RECORDS SUPPLIED

--- START ---

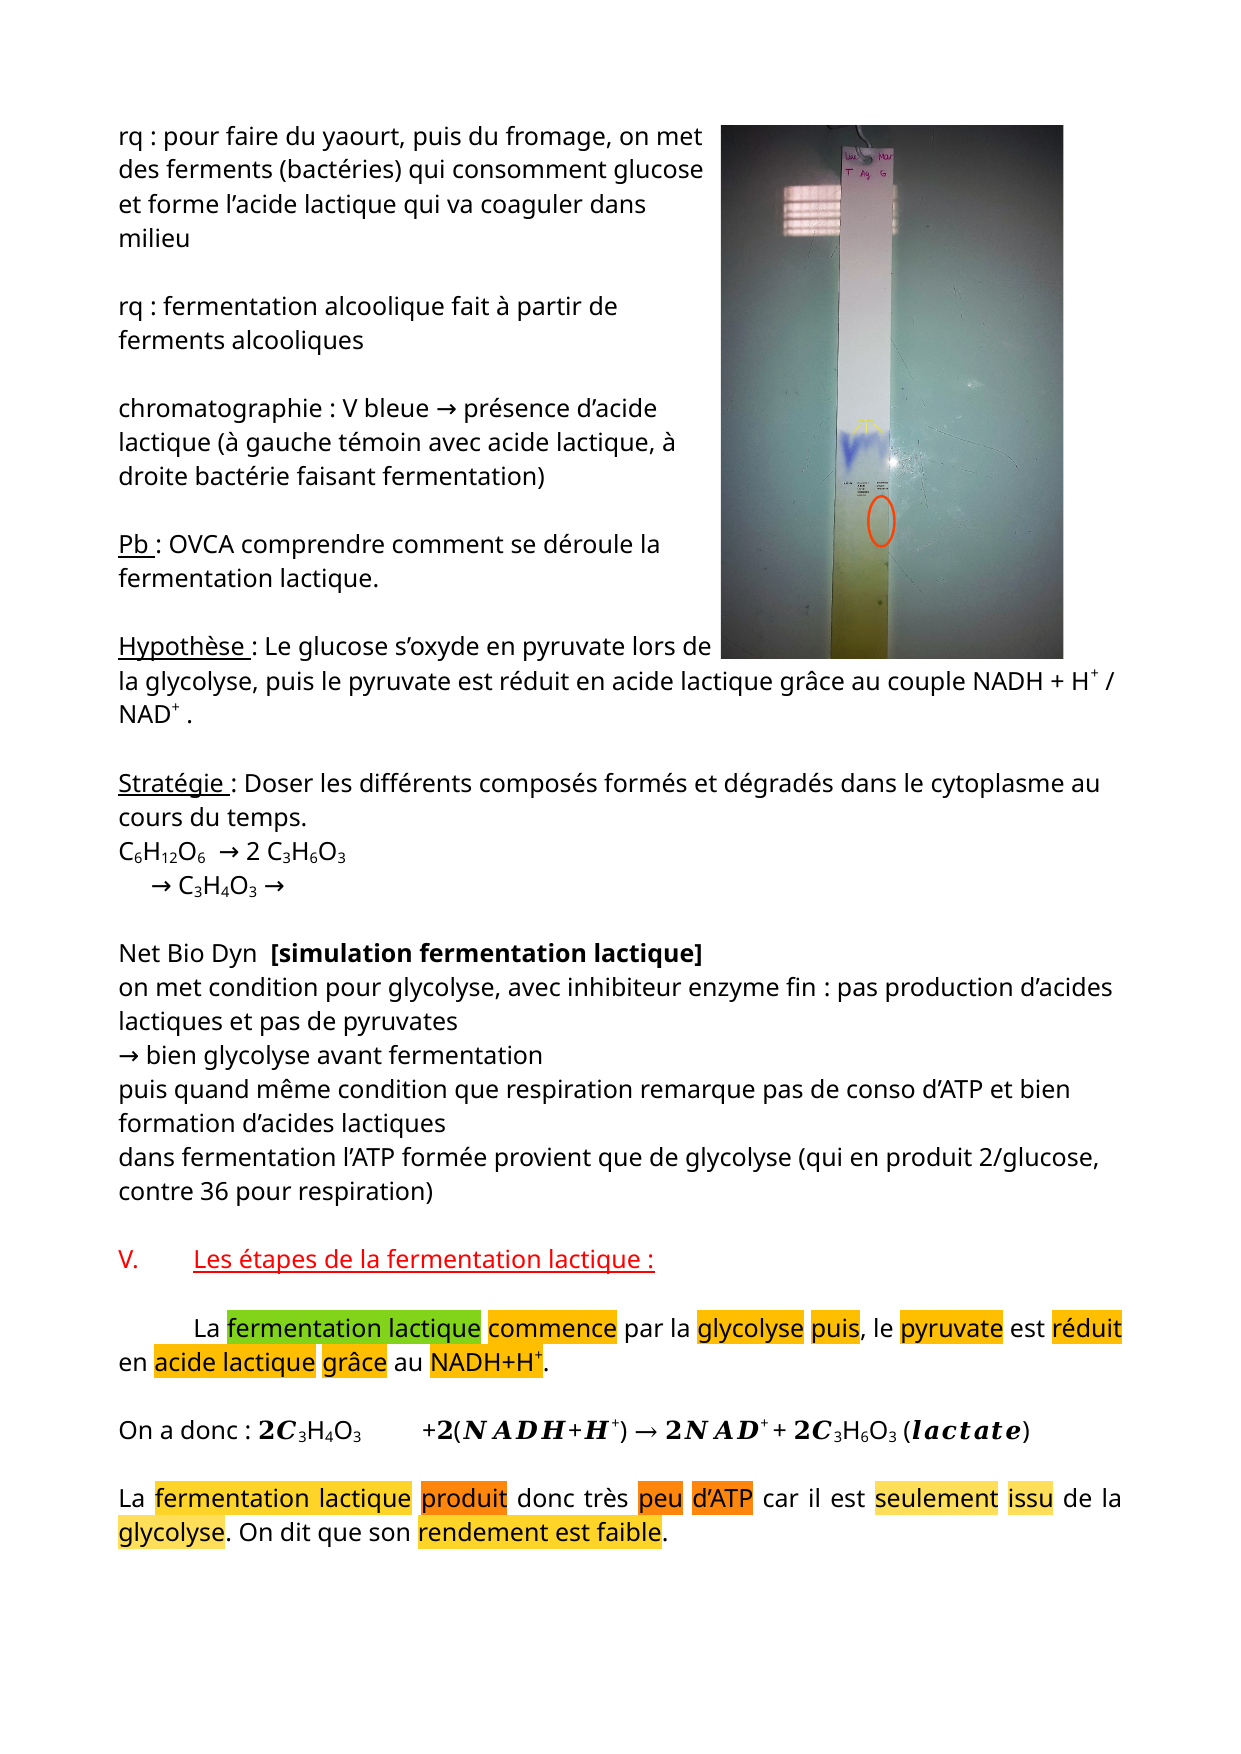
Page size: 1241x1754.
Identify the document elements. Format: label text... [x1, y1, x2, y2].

text Hypothèse : Le glucose s’oxyde en pyruvate lors de la glycolyse, puis le pyruvate est réduit en acide lactique grâce au couple NADH + H+ / NAD+ . [118, 629, 1122, 731]
text V. Les étapes de la fermentation lactique : [118, 1242, 1122, 1276]
text La fermentation lactique commence par la glycolyse puis, le pyruvate est réduit en acide lactique grâce au NADH+H+. [118, 1310, 1122, 1378]
text [1064, 527, 1122, 595]
text puis quand même condition que respiration remarque pas de conso d’ATP et bien formation d’acides lactiques [118, 1072, 1122, 1140]
text → C3H4O3 → [118, 867, 1122, 902]
text Stratégie : Doser les différents composés formés et dégradés dans le cytoplasme au cours du temps. [118, 765, 1122, 833]
picture [720, 125, 1064, 659]
text On a donc : 𝟐𝑪3H4O3 +𝟐(𝑵𝑨𝑫𝑯+𝑯+) → 𝟐𝑵𝑨𝑫+ + 𝟐𝑪3H6O3 (𝒍𝒂𝒄𝒕𝒂𝒕𝒆) [118, 1412, 1122, 1447]
text [1064, 391, 1122, 493]
text C6H12O6 → 2 C3H6O3 [118, 833, 1122, 867]
text [1064, 288, 1122, 357]
text on met condition pour glycolyse, avec inhibiteur enzyme fin : pas production d’acides lactiques et pas de pyruvates [118, 970, 1122, 1038]
text La fermentation lactique produit donc très peu d’ATP car il est seulement issu de la glycolyse. On dit que son rendement est faible. [118, 1481, 1122, 1549]
text Net Bio Dyn [simulation fermentation lactique] [118, 936, 1122, 970]
text chromatographie : V bleue → présence d’acide lactique (à gauche témoin avec acide lactique, à droite bactérie faisant fermentation) [118, 391, 720, 493]
text rq : pour faire du yaourt, puis du fromage, on met des ferments (bactéries) qui consomment glucose et forme l’acide lactique qui va coaguler dans milieu [118, 118, 1122, 254]
text → bien glycolyse avant fermentation [118, 1038, 1122, 1072]
text Pb : OVCA comprendre comment se déroule la fermentation lactique. [118, 527, 720, 595]
text rq : fermentation alcoolique fait à partir de ferments alcooliques [118, 288, 720, 357]
text dans fermentation l’ATP formée provient que de glycolyse (qui en produit 2/glucose, contre 36 pour respiration) [118, 1140, 1122, 1208]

--- END ---

WORK REQUEST
Could you set down every record above word for word, leaving out the pictures?

REPLY
Page size: 1241x1754.
Identify the document elements. Format: label text... [x1, y1, x2, y2].

text Hypothèse : Le glucose s’oxyde en pyruvate lors de la glycolyse, puis le pyruvate est réduit en acide lactique grâce au couple NADH + H+ / NAD+ . [118, 629, 1122, 731]
text V. Les étapes de la fermentation lactique : [118, 1242, 1122, 1276]
text La fermentation lactique commence par la glycolyse puis, le pyruvate est réduit en acide lactique grâce au NADH+H+. [118, 1310, 1122, 1378]
text [1064, 527, 1122, 595]
text puis quand même condition que respiration remarque pas de conso d’ATP et bien formation d’acides lactiques [118, 1072, 1122, 1140]
text → C3H4O3 → [118, 867, 1122, 902]
text Stratégie : Doser les différents composés formés et dégradés dans le cytoplasme au cours du temps. [118, 765, 1122, 833]
picture [720, 125, 1064, 659]
text On a donc : 𝟐𝑪3H4O3 +𝟐(𝑵𝑨𝑫𝑯+𝑯+) → 𝟐𝑵𝑨𝑫+ + 𝟐𝑪3H6O3 (𝒍𝒂𝒄𝒕𝒂𝒕𝒆) [118, 1412, 1122, 1447]
text [1064, 391, 1122, 493]
text C6H12O6 → 2 C3H6O3 [118, 833, 1122, 867]
text [1064, 288, 1122, 357]
text on met condition pour glycolyse, avec inhibiteur enzyme fin : pas production d’acides lactiques et pas de pyruvates [118, 970, 1122, 1038]
text La fermentation lactique produit donc très peu d’ATP car il est seulement issu de la glycolyse. On dit que son rendement est faible. [118, 1481, 1122, 1549]
text Net Bio Dyn [simulation fermentation lactique] [118, 936, 1122, 970]
text chromatographie : V bleue → présence d’acide lactique (à gauche témoin avec acide lactique, à droite bactérie faisant fermentation) [118, 391, 720, 493]
text rq : pour faire du yaourt, puis du fromage, on met des ferments (bactéries) qui consomment glucose et forme l’acide lactique qui va coaguler dans milieu [118, 118, 1122, 254]
text → bien glycolyse avant fermentation [118, 1038, 1122, 1072]
text Pb : OVCA comprendre comment se déroule la fermentation lactique. [118, 527, 720, 595]
text rq : fermentation alcoolique fait à partir de ferments alcooliques [118, 288, 720, 357]
text dans fermentation l’ATP formée provient que de glycolyse (qui en produit 2/glucose, contre 36 pour respiration) [118, 1140, 1122, 1208]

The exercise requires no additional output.